Examine each line of the data. Copy the line if it includes the word "lines".

___ Information supplied

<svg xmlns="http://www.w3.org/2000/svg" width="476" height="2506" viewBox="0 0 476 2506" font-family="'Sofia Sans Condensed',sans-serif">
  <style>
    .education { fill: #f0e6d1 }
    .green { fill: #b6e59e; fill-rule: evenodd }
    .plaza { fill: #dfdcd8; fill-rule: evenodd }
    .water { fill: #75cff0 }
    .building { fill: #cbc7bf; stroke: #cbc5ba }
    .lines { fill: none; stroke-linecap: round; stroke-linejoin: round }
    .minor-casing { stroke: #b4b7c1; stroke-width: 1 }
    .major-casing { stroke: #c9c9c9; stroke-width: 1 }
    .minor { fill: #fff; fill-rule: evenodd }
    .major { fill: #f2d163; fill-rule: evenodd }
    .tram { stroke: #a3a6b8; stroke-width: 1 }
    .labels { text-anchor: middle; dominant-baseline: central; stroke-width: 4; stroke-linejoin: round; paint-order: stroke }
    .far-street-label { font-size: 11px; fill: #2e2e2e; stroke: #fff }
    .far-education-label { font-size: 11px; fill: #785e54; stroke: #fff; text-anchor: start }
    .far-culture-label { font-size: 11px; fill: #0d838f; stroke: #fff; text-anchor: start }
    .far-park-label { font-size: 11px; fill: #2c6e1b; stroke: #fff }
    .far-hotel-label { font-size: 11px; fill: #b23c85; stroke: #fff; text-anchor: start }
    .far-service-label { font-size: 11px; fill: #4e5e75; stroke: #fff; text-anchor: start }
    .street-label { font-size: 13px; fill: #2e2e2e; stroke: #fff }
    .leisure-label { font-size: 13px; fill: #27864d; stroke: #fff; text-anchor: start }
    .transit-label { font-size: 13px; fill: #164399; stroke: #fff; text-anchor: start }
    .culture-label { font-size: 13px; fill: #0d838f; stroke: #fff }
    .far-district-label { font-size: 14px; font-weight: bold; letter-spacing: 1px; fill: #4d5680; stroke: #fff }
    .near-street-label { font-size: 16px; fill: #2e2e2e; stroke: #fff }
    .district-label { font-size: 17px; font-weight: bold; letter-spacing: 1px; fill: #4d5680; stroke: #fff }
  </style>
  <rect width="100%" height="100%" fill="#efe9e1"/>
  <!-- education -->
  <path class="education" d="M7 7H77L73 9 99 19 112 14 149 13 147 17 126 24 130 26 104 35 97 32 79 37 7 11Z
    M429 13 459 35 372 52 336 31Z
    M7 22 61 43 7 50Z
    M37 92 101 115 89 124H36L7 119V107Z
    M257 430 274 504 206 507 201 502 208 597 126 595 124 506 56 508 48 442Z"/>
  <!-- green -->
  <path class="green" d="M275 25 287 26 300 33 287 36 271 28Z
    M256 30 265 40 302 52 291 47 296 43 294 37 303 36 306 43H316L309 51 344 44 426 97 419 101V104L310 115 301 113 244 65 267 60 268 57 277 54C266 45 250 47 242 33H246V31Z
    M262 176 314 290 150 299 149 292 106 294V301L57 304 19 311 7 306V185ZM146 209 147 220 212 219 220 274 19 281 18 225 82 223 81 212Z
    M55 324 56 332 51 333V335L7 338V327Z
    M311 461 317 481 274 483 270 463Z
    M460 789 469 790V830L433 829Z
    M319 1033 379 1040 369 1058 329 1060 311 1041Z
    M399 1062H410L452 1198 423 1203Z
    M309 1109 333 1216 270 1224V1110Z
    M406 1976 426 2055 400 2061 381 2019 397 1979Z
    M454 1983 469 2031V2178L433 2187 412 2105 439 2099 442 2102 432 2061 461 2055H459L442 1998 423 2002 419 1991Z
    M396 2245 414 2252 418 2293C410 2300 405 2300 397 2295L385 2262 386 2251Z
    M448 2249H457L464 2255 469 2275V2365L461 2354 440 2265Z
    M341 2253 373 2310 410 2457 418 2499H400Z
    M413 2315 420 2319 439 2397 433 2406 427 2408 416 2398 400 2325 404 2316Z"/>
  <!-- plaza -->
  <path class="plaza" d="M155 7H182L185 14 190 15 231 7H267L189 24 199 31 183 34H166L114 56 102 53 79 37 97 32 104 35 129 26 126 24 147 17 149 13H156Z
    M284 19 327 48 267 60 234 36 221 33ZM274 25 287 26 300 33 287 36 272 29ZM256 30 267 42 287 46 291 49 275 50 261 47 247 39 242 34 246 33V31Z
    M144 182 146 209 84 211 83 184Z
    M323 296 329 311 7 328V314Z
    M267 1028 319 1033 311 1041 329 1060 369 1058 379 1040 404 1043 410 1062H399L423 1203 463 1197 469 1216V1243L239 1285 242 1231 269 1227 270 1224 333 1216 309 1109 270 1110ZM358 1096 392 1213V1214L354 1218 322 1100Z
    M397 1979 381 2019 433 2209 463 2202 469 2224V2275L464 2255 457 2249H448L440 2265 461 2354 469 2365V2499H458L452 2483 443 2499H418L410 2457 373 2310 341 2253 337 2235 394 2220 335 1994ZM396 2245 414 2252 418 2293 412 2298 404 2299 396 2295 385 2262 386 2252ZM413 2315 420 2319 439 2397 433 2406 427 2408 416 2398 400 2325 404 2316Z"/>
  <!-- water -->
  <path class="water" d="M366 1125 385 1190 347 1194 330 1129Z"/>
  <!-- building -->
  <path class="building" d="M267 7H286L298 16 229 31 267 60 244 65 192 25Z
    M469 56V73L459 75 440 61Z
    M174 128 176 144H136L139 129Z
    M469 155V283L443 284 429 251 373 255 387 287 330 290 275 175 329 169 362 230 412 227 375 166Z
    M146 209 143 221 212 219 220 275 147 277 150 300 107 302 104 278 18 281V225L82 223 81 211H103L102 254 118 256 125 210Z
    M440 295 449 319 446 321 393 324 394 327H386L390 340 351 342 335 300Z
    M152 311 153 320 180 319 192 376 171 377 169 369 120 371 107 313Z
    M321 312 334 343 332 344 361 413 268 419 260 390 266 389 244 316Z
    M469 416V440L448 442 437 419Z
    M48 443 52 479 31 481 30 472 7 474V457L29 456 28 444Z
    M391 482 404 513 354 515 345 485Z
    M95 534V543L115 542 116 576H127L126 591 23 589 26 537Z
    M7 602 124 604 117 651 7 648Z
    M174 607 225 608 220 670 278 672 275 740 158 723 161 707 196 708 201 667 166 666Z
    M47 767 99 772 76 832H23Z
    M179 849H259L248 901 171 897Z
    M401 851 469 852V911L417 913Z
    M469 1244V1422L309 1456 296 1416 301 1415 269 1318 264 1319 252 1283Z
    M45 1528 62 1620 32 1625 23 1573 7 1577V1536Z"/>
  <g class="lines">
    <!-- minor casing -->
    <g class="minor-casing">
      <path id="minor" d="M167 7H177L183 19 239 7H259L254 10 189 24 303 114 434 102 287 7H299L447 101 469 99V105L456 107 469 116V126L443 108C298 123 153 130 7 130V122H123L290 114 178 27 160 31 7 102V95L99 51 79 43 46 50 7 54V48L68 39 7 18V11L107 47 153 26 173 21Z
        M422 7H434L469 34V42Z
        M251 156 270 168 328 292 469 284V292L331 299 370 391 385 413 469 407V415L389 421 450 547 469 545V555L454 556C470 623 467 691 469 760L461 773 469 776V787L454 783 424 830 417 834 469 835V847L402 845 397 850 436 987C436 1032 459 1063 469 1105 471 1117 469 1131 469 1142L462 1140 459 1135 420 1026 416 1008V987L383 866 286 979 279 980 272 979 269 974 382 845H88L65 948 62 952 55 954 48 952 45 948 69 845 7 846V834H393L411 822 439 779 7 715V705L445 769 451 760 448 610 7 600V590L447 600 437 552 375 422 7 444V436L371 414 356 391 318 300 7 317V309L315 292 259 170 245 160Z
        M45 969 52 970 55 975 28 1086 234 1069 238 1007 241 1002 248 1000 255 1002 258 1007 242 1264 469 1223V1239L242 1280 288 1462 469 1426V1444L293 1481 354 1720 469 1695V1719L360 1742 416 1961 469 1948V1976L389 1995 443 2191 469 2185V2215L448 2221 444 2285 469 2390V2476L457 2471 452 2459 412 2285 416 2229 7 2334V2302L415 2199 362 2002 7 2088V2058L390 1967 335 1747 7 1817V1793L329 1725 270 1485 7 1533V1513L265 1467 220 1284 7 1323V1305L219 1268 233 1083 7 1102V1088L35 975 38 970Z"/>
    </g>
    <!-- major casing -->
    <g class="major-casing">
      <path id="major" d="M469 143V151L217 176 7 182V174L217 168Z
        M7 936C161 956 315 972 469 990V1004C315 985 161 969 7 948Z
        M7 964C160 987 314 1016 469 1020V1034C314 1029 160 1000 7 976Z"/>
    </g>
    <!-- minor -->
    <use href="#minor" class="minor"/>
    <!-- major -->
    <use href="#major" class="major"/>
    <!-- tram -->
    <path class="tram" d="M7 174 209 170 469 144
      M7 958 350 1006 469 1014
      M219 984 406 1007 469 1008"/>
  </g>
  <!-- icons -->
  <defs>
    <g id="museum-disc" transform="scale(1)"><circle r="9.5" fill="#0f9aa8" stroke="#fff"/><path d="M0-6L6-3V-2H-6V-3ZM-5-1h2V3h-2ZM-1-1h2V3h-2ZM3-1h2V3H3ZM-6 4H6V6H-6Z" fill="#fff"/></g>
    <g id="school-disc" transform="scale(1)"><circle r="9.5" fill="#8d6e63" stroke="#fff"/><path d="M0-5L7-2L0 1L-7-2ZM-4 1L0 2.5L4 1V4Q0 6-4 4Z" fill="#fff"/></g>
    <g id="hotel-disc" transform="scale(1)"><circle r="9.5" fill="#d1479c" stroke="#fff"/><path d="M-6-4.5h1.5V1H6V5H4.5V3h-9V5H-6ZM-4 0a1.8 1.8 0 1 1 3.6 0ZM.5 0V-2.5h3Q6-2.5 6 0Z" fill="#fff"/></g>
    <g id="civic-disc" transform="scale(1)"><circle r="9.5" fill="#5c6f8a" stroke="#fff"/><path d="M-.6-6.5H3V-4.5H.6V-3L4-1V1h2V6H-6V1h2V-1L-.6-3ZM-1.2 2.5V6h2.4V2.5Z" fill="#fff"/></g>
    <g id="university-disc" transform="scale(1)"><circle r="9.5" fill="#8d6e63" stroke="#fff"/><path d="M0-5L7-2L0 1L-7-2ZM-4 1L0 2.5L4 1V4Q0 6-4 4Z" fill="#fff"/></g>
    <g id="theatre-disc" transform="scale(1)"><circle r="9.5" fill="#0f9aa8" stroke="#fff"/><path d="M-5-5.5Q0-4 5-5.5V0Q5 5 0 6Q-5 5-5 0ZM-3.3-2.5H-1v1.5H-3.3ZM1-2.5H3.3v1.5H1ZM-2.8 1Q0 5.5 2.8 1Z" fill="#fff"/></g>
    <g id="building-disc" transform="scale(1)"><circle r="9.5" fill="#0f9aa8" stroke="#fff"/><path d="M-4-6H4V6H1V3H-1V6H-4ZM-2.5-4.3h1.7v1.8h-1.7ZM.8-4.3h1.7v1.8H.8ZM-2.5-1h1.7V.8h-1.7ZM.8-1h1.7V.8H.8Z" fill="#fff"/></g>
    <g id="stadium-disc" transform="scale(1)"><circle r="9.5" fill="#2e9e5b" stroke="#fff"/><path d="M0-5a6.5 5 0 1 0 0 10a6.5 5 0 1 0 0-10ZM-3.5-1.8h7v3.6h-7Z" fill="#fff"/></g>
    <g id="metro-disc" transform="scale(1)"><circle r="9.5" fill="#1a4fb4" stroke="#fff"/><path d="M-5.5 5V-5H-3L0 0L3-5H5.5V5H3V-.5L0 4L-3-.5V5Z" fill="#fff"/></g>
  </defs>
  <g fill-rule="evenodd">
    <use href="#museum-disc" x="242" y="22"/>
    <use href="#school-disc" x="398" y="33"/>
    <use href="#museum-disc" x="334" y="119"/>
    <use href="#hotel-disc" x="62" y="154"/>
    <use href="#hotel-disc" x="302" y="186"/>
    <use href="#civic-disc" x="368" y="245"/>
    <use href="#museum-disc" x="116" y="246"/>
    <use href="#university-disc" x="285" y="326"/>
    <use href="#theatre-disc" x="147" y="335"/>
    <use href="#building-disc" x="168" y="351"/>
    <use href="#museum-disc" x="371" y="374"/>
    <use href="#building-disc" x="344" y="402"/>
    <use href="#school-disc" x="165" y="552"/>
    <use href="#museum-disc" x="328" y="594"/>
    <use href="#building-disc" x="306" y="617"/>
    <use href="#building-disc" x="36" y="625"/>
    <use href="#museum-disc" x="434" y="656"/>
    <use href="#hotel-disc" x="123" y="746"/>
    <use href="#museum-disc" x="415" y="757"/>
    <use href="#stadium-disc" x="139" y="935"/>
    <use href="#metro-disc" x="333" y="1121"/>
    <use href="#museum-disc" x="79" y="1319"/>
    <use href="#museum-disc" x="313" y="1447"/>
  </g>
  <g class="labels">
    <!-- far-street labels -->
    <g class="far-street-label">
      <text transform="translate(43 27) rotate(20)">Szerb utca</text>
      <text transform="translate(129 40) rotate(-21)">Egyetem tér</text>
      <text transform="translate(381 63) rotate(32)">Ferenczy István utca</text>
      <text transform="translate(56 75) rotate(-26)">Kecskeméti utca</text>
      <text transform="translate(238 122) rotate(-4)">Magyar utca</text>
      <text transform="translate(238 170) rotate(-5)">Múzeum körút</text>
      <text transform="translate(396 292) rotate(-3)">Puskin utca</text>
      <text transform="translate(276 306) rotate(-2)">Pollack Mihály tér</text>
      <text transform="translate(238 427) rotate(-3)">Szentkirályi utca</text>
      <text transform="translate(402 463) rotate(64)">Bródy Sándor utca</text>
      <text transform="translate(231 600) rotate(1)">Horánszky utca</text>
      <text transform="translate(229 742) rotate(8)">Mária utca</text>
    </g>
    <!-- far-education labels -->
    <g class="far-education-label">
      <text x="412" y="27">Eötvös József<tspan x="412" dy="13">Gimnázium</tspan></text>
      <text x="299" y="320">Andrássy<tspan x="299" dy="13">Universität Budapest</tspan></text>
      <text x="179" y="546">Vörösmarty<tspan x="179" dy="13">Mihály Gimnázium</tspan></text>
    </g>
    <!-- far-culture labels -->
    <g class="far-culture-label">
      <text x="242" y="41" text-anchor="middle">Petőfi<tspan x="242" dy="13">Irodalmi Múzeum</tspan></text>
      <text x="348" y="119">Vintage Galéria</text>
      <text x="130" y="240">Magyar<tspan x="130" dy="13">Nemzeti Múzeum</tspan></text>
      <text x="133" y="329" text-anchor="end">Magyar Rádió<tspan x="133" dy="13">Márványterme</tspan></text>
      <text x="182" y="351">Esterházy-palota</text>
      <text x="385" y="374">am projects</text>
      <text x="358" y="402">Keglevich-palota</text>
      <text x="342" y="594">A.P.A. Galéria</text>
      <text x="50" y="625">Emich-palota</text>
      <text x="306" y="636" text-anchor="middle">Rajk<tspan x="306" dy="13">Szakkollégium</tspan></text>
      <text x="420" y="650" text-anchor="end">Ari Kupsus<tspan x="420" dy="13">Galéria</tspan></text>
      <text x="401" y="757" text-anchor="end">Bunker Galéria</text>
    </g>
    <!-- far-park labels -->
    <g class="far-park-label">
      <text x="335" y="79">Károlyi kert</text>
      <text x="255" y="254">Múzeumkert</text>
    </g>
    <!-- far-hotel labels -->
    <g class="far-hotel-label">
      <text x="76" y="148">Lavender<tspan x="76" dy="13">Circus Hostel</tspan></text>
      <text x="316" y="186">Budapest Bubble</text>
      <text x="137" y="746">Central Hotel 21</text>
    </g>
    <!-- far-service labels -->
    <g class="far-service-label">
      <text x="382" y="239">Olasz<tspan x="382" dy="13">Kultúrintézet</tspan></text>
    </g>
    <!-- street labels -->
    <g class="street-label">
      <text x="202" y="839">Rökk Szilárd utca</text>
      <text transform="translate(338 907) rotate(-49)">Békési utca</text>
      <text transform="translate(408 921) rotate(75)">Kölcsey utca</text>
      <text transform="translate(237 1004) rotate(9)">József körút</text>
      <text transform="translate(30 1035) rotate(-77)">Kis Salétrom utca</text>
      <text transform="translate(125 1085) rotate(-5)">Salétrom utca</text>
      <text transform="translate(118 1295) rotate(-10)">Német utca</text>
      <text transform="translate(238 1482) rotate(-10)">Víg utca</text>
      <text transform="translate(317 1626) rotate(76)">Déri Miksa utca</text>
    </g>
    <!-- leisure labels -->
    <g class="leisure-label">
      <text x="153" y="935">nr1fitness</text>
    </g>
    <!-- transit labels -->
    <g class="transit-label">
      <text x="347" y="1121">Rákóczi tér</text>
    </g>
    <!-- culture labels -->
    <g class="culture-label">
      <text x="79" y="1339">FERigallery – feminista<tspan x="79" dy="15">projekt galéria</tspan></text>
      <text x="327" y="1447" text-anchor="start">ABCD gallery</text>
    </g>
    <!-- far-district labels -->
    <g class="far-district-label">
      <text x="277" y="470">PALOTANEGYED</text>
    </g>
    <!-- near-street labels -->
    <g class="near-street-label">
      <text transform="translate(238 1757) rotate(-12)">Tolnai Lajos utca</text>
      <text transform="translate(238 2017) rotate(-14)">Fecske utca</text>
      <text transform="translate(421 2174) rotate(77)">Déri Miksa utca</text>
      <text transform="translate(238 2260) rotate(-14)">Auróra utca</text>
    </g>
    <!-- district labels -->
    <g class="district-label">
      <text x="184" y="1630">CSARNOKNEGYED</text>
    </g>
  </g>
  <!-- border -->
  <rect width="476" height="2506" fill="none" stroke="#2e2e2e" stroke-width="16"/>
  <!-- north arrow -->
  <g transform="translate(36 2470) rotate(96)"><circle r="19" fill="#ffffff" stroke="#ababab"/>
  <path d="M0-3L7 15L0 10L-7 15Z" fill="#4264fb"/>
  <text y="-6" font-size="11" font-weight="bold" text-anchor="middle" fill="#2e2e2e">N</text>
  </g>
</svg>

______

**Task solution**
    .lines { fill: none; stroke-linecap: round; stroke-linejoin: round }
  <g class="lines">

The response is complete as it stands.